__Brano del documento__
In contrapposizione alla “donna da pubblicità”, l'altra corrente di pensiero è quella della “donna-Mulino Bianco”: cioè di una donna che, seppur erotizzata in maniera meno evidente, risponde agli stessi canoni fisici della “donna da pubblicità”, dalla quale si differisce per la caratterizzazione del contesto nella quale viene inserita. Se da una parte, infatti, abbiamo l'esplicitazione della donna-oggetto, rimarcando molto l'aspetto fisico (che deve avvicinarsi anche in questo caso alla perfezione) e dunque la sua carica di desiderabilità fisica da parte del macho italico, la “donna-Mulino Bianco” rappresenta invece l'altro modo che in Italia si ha di concepire la donna: cioè donna come madre di famiglia, dove la figura femminile sarà caratterizzata con ruoli sociali più “forti” (donna in carriera e consimili), ma sempre nell'ambito del candore familiare, così da rimarcare il ruolo di moglie e madre-procreatrice – e dunque anche in questo caso di posizione subordinata al maschio – in cui la cultura machista italica la relega.

__Dati disponibili__
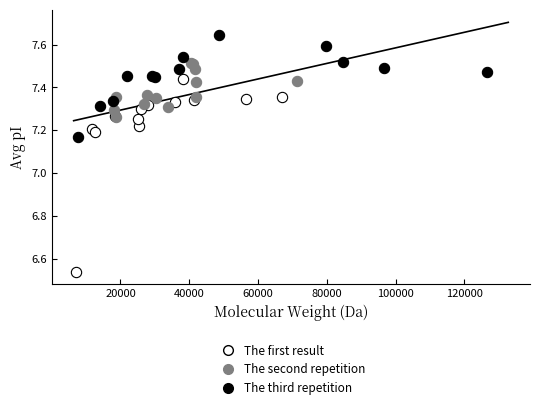

What are all the series names shown in the legend?

The first result, The second repetition, The third repetition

__Compiti da svolgere__
a: Elenchi le diverse espressioni racchiuse tra virgolette nel brano sulla rappresentazione della donna, riportando ciascuna una sola volta.
b: Prosegua il brano sulla rappresentazione della donna a partire dall'ultima frase riportata.
Per svolgere i compiti non è necessario consultare le righe.

__Risposte per compito__
a:
- donna da pubblicità
- donna-Mulino Bianco
- forti

b:
Manca, a mio modo di vedere, un terzo modello di donna: quello che io definisco “alla Anna Magnani”, cioè di una donna che non è fisicamente perfetta (basti pensare alla strenua difesa delle sue rughe che ebbe a fare con un truccatore, come viene evidenziato anche ne “Il corpo delle donne” di Lorella Zanardo) ma che risulta, proprio per questo, decisamente più vera e dunque più vicina alla donna (o alla ragazza) della porta accanto, quella che si può incontrare tutti i giorni al supermercato, che tiene più alla sua emancipazione – anche, e forse soprattutto, grazie alla cura del suo Io intellettual-culturale – che non al suo “involucro” fisico.
Ma, evidentemente, alla pubblicità – ed alla comunicazione in genere – la persona che rientra nei canoni della normalità non interessa, altrimenti come si spiegherebbe l'uso di richiami alla sessualità anche nelle campagne elettorali?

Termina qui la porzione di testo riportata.